Lope needed a heartbeat to notice he'd put the feminine ending on
friends
. Well, Baltasar Guzmán had warned not much got past the cardinal, and he was right. “Your Eminence!” Lope said reproachfully.

“Let it go. Let it go. Forget I said it,” Parsons told him. “But I warn you, Lieutenant, there is more to that man than meets the eye. He has been seen in homes where a man of his station has no fit occasion to call, and he keeps company no honest man would keep, or want to keep.”

“He knows Marlowe well,” Lope said. “Knowing Marlowe, he will also know Marlowe's acquaintances. Many of them, I fear, are men such as you describe.”

“There is more to it than that,” Cardinal Parsons insisted. “I do not know how much more. That, I charge you to uncover. But I tell you, Lieutenant, there is more to find.” His nostrils quivered, like those of a hunting hound straining to take a scent.

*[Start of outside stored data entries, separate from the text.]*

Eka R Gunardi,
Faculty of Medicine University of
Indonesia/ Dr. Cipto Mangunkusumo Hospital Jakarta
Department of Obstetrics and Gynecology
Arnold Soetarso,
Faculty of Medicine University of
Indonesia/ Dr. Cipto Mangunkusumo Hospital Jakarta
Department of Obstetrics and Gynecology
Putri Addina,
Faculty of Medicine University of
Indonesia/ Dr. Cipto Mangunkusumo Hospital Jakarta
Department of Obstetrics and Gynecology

Captain Guzmán had dark suspicions about Shakespeare, too. Lope had dismissed those: who ever thinks his immediate superior knows anything? But if Robert Parsons and Guzmán had the same idea, perhaps there was something to it. “I shall do everything I can to aid the cause of Spain, your Eminence,” de Vega said.

Chill disapproval in his voice, Parsons answered, “It is not merely the cause of Spain. It is the cause of God.” But then he softened: “I do take your point, Lieutenant. Work hard. And work quickly. My latest news is that his Most Catholic Majesty does not improve, but draws closer day by day to his eternal reward. With his crisis, very likely, will
come the crisis of our holy Catholic faith here in England. No less than the inquisitors, you defend against heresy. Go forth, knowing God is with you.”